«SING IN A WORLD THAT S FALLING APART
-
Black Lips»
la recensione di Rockol
Black Lips, un rutto in faccia a chi dice che il rock è morto
A distanza di tre anni da “Satan’s graffiti or God’s art?”, la band statunitense torna con “Sing In A World That's Falling Apart”, un concentrato di rock e country in nome della libertà
Un grande baccanale in cui i personaggi strampalati delle affollate metropoli incontrano le anime senza tempo dei saloon e delle polverose distese americane. Un ritratto mitico, surreale e allo stesso tempo vero, in cui la libertà è il filo conduttore delle dodici canzoni di “Sing In A World That's Falling Apart” dei Black Lips. Il nuovo album, arrivato a due anni di distanza da “Satan’s graffiti or God’s art?”, è stato registrato nei leggendari, e recentemente riaperti, Valentine Recording Studios nel Laurel Canyon che nella sua storia ospitarono anche i Beach Boys e Bing Crosby.

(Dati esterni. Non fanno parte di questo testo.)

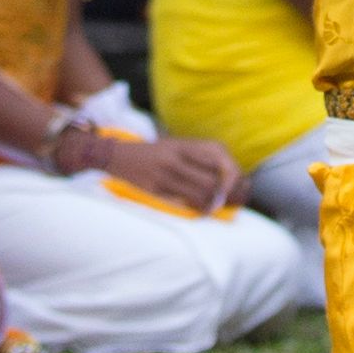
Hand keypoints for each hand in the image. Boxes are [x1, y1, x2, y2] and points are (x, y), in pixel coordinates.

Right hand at [93, 128, 245, 214]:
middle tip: (227, 200)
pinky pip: (184, 202)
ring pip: (201, 194)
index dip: (232, 174)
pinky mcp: (156, 188)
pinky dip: (196, 207)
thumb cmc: (154, 153)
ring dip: (211, 204)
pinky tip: (198, 208)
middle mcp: (176, 157)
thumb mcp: (177, 145)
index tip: (235, 183)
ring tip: (212, 206)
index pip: (219, 157)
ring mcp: (165, 173)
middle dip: (224, 194)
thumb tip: (229, 177)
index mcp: (184, 144)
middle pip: (213, 179)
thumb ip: (200, 156)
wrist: (118, 156)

L’album ha un’impostazione country-rock, una festa malinconica in cui l’anima freak della band si mostra senza filtri. Il gruppo, composto da Cole Alexander (voce, chitarra e armonica), Jared Swilley (basso), Oakley Munson (batteria), Zumi Rosow (sax) e Jeff Clarke (chitarra), ha annunciato di voler chiudere con l’idea di mettere in scena concerti folli e fuori controllo, privilegiando live un pochino “più composti”. Difficile crederci. Resta il fatto che i Black Lips non rinunciano alla loro vena dissacrante, che da vent’anni è un loro preciso tratto distintivo. Questo lavoro lo dimostra, ancora una volta. Sono degli “anti-eroi” sdentanti e fuori luogo che si divertono e fanno divertire. L’album non offre spunti di novità, viaggia su linee e contaminazioni già esplorate e anche quando affonda le radici nel folklore o nel sound rockabilly, non si distingue per innovazione. Ma resta, nella sua globalità, coeso e coerente con la visione della band a cui non frega niente di compiere passi avanti, ma preferisce ballare e non pensare a quello che sarà.

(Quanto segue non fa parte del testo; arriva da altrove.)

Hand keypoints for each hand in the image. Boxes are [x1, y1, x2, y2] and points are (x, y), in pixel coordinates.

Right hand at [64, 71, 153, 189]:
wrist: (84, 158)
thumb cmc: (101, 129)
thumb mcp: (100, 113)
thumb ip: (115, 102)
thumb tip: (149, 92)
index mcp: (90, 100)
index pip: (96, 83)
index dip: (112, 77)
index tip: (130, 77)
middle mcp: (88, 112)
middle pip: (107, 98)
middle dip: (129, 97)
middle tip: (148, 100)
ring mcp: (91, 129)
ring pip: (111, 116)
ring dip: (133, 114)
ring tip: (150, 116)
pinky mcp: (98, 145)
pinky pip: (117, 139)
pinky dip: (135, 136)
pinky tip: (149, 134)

Il garage rock delle origini è meno presente, “Sing In A World That's Falling Apart” è un viaggio caciarone su sonorità southern e country. Fra rutti, urla, schitarrate e atmosfere sospese nel tempo, i Black Lips ribadiscono, con il loro stile, che il rock non è morto. Pezzi come “Get It On Time”, “Angola Rodeo”, “Georgia” e “Dishonest Men” sembrano richiamare mondi lontani: è come salire su una diligenza di alcolizzati e viaggiare per immense praterie con il solo scopo di fare festa. Le riflessioni, talvolta amare, sembrano proprio quei discorsi fra alticci che si consumano al bancone di un locale dove la vita, ance se sembra sfuggire o addirittura deflagrare, viene raccontata da chi vuole affrontarla sempre e comunque con un ghigno.